◆ **Text provided**:
*** Begin section ***
In the clinical setting, PROs are used to support clinicians to make decisions about care and thus they may have a substantial influence on a person’s life. When considering the development of a questionnaire, the saying; “garbage in, garbage out” holds true. Therefore it is critical that the methods used to generate the questionnaire are based on both the patient perspective and the clinician perspective.
This presentation will review the relative merits of traditional and modern approaches to questionnaire generation. Practical examples will be drawn from the literature and from the author’s work in developing questionnaires to measure back pain burden, osteoarthritis burden, the need for joint replacement surgery, and impact of patient education programs.
Key elements for initial question and questionnaire development:
1. Clear declaration of the purpose of the questionnaire. Exactly how will the questionnaire and the resulting data be used to improve care?
2. Understanding the construct (or “thing”) that needs to be measured. The use of Concept Mapping and other qualitative and quantitative techniques.
3. Question wording that has emanated from patients and the patient-clinician interaction, and be faithful to the purpose of the questionnaire.
4. Draft questions undergo cognitive testing in naïve patient groups to verify the question being answered is the one intended.
5. Verification of the construct validity in target patient populations through modern psychometric analyses.
Finally, the fallacy of a “validated questionnaire” will be discussed – it needs to be recognised that construct validation is an ongoing process, and that an instrument is never validated per se but that each interpretation of the scores needs to be validated in specific clinical settings.
*** End section ***
◆ **Activity A**: From the presentation summary, list the things the author's questionnaires were developed to measure.
◆ **Activity B**:
Answer these questions using the presentation summary:
(i) What saying does it say holds true when developing a questionnaire?
(ii) In what patient groups do draft questions undergo cognitive testing?
(iii) What does it call an ongoing process?
◆ **Activity C**: Return the passage of the presentation summary starting at "4. Draft questions" and ending at "modern psychometric analyses.".

◆ **Data provided**:
*** Begin section ***
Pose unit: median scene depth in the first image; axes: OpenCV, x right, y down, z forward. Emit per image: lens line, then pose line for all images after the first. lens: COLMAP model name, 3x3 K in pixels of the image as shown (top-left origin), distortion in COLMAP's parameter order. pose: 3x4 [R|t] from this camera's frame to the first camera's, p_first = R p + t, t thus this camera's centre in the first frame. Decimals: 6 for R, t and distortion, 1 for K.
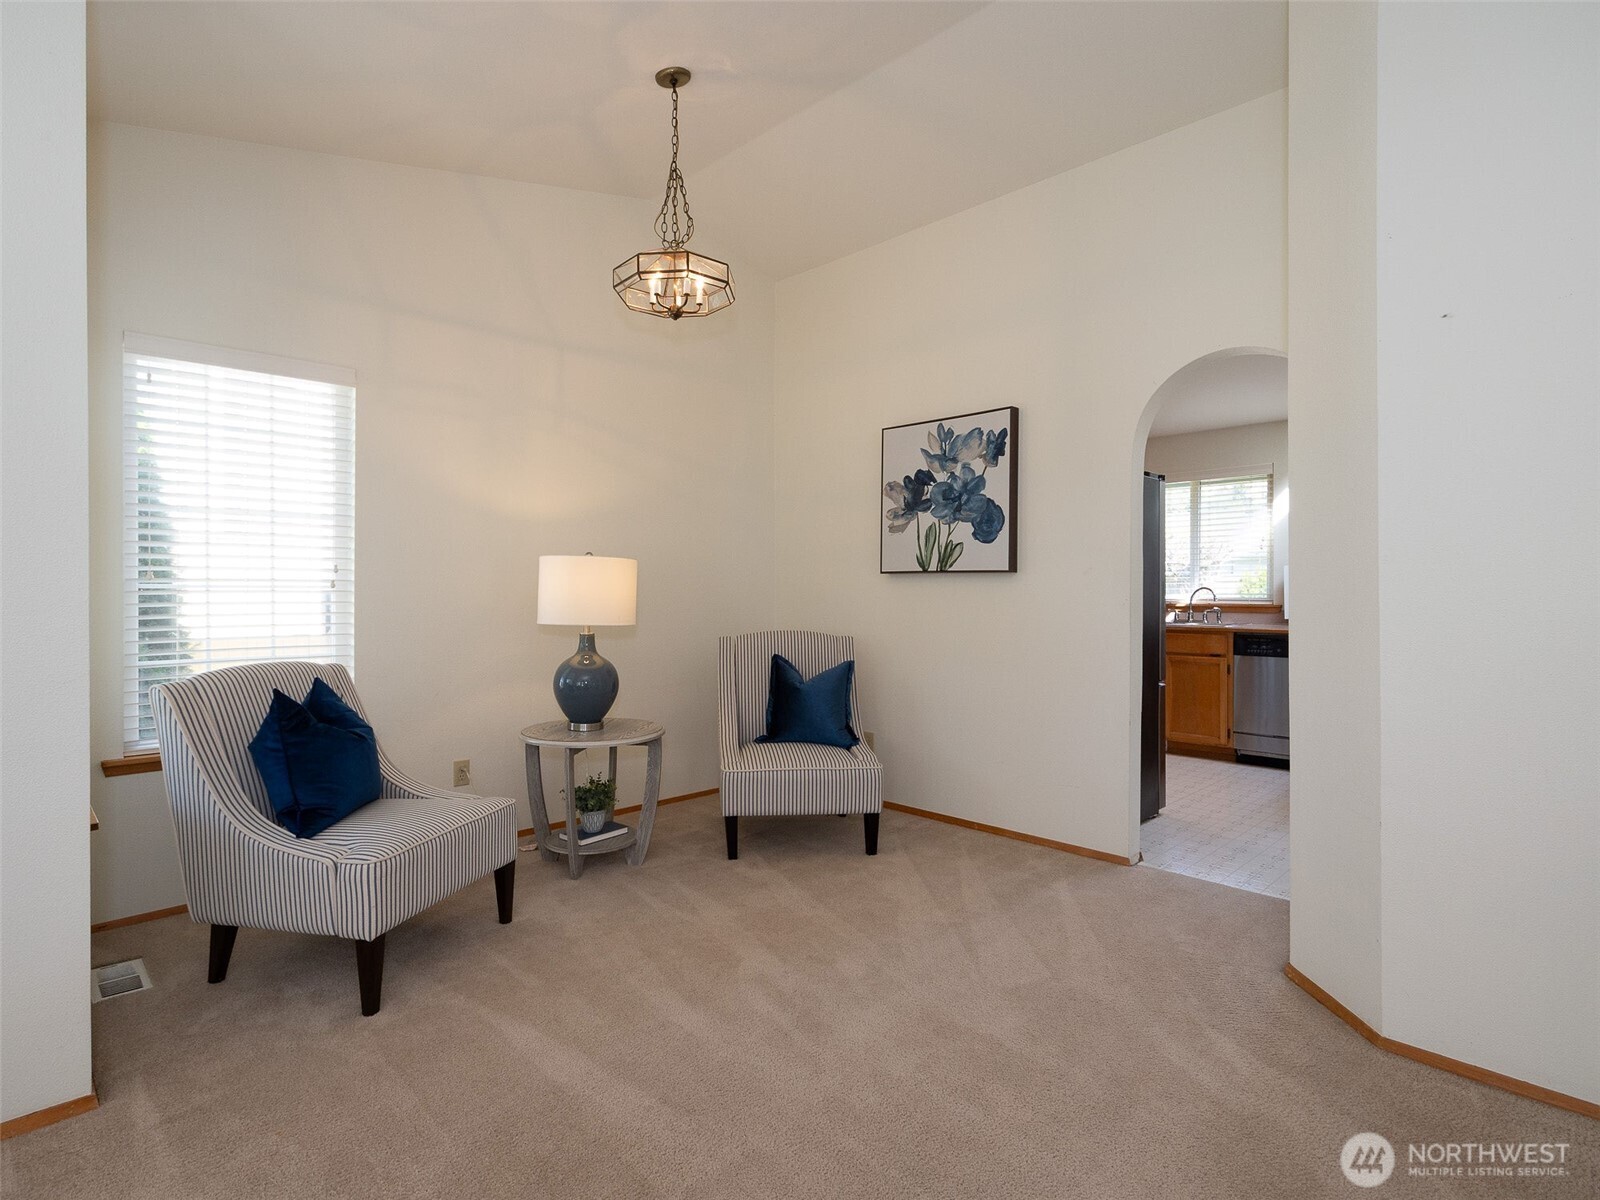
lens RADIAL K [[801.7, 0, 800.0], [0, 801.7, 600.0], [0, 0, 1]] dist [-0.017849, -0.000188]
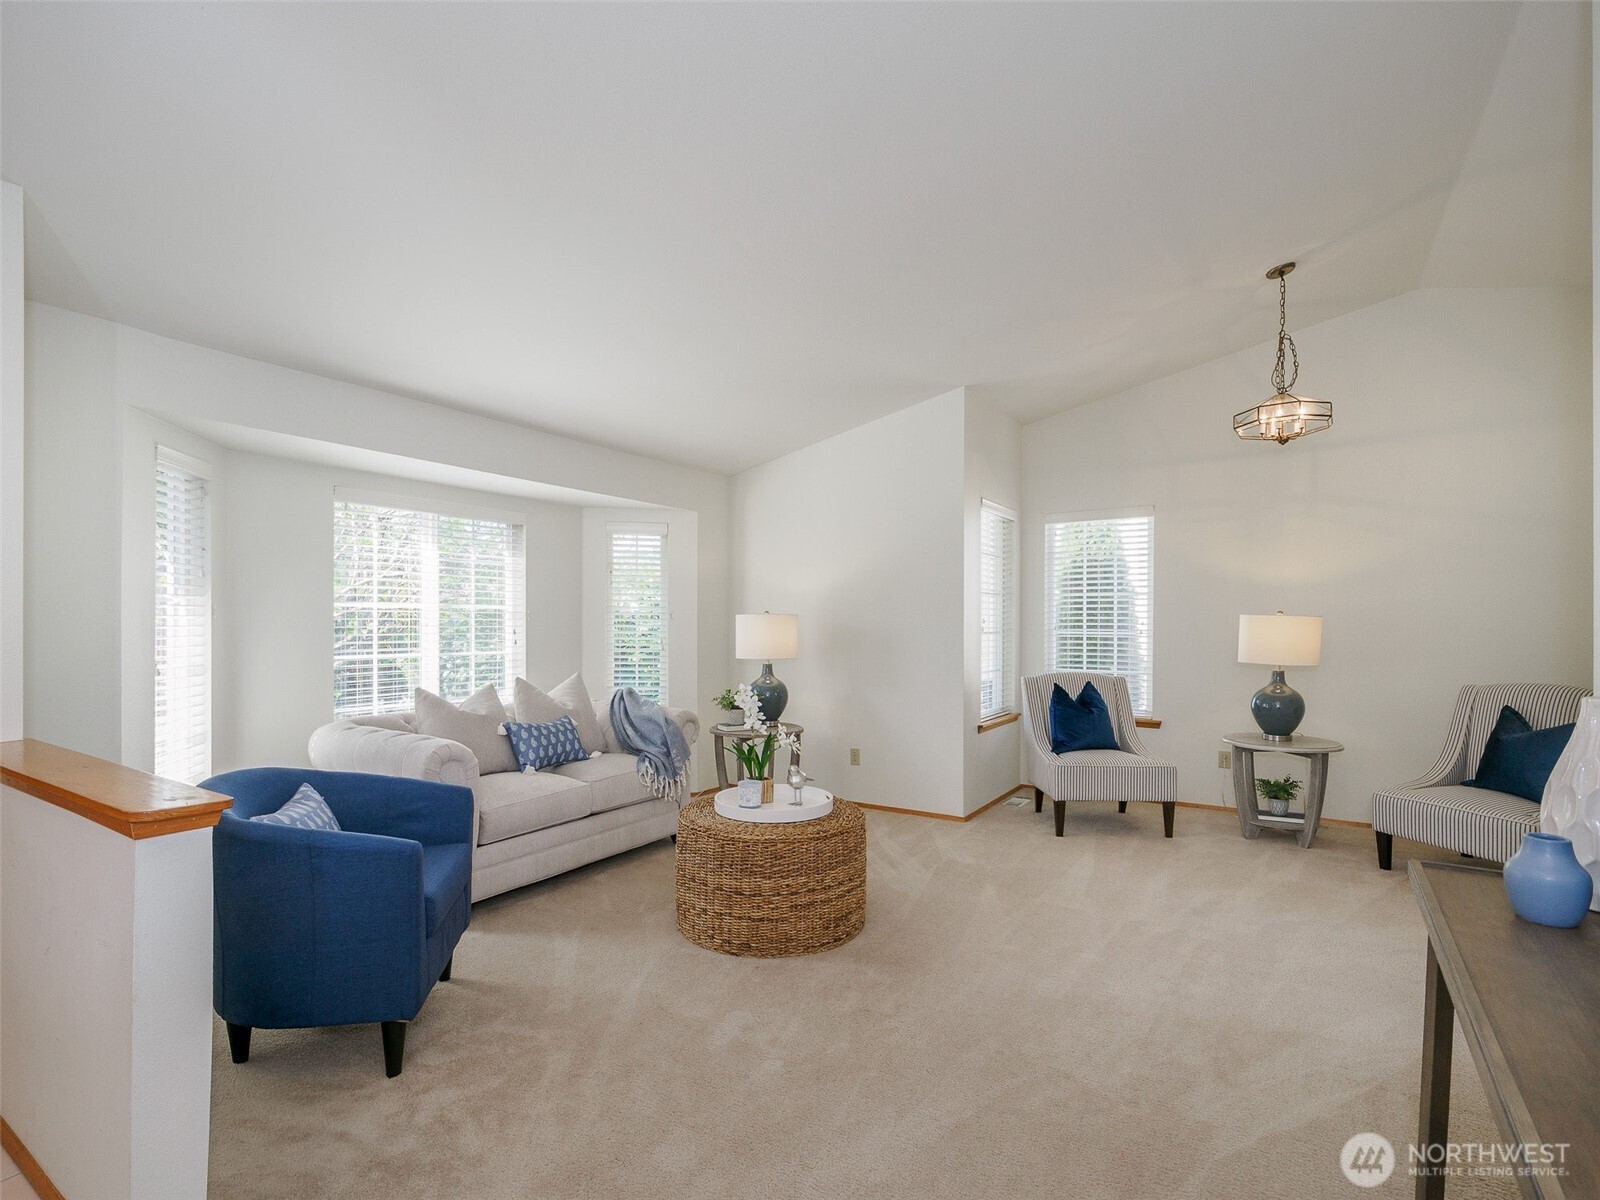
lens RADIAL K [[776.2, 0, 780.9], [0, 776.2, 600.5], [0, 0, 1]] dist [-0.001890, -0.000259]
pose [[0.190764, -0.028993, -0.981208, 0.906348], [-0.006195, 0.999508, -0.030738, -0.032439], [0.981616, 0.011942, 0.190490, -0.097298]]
*** End section ***
◆ **Exercise output A**:
- back pain burden
- osteoarthritis burden
- the need for joint replacement surgery
- impact of patient education programs

◆ **Exercise output B**:
(i) "garbage in, garbage out"
(ii) naïve patient groups
(iii) construct validation

◆ **Exercise output C**:
4. Draft questions undergo cognitive testing in naïve patient groups to verify the question being answered is the one intended.
5. Verification of the construct validity in target patient populations through modern psychometric analyses.